— Action item —
Copy the material word for word, from its first line down to and including the line that contains "0.098758, 0.995002, 0.369057]]".

— Record set —

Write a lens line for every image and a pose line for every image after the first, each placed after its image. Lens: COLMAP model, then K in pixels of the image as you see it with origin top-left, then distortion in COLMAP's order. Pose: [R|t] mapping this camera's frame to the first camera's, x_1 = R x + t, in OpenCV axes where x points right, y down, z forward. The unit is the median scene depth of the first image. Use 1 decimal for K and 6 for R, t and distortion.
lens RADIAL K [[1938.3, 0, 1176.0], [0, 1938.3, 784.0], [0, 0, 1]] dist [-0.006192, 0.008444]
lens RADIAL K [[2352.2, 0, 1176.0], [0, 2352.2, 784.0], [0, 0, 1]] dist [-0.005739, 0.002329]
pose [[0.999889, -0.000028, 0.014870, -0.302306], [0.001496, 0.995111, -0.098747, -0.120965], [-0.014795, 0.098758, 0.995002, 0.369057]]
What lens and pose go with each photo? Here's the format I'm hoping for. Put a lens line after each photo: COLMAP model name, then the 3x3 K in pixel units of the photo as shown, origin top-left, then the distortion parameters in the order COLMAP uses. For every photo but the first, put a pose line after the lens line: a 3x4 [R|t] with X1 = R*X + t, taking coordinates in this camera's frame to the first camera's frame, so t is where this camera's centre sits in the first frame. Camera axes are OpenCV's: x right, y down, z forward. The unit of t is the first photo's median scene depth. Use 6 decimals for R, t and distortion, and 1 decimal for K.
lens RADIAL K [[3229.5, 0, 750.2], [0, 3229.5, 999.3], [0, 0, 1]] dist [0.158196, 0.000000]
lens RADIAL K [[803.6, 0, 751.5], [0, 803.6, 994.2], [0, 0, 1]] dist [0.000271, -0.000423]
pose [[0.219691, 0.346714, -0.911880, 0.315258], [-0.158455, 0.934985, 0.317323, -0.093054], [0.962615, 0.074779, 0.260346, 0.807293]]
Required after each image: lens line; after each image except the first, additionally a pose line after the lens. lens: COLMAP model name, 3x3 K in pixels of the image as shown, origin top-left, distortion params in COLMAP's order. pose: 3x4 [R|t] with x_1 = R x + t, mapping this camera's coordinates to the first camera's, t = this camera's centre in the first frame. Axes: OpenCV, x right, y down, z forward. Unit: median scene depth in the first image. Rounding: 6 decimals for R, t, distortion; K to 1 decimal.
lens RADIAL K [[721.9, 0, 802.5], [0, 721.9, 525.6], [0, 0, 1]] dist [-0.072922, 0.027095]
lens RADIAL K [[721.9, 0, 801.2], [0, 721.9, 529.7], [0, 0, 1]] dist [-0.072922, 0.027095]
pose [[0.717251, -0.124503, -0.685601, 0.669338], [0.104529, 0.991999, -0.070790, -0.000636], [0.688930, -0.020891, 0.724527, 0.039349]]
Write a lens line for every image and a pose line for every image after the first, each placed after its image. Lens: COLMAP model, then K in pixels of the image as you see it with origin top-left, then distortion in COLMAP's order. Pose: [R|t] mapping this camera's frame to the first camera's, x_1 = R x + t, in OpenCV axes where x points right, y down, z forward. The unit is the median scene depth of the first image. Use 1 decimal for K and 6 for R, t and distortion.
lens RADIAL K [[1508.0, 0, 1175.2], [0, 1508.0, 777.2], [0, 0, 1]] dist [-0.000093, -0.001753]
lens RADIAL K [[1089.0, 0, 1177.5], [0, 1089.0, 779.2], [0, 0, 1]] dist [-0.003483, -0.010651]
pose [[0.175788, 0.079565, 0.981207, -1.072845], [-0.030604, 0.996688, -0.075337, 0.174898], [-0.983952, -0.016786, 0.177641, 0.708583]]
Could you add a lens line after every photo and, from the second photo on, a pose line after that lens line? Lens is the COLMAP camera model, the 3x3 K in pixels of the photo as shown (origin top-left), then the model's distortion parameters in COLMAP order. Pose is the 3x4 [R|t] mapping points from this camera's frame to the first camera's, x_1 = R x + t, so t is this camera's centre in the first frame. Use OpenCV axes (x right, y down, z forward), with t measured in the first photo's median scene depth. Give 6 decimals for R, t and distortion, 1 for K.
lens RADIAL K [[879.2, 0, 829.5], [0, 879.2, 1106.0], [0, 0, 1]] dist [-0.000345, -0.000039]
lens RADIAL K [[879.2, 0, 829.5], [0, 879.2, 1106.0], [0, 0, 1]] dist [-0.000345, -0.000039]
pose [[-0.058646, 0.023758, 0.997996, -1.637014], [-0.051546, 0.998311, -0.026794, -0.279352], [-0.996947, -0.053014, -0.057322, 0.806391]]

— Response below —
Write a lens line for every image and a pose line for every image after the first, each placed after its image. Lens: COLMAP model, then K in pixels of the image as you see it with origin top-left, then distortion in COLMAP's order. Pose: [R|t] mapping this camera's frame to the first camera's, x_1 = R x + t, in OpenCV axes where x points right, y down, z forward. The unit is the median scene depth of the first image. Use 1 decimal for K and 6 for R, t and distortion.
lens RADIAL K [[1938.3, 0, 1176.0], [0, 1938.3, 784.0], [0, 0, 1]] dist [-0.006192, 0.008444]
lens RADIAL K [[2352.2, 0, 1176.0], [0, 2352.2, 784.0], [0, 0, 1]] dist [-0.005739, 0.002329]
pose [[0.999889, -0.000028, 0.014870, -0.302306], [0.001496, 0.995111, -0.098747, -0.120965], [-0.014795, 0.098758, 0.995002, 0.369057]]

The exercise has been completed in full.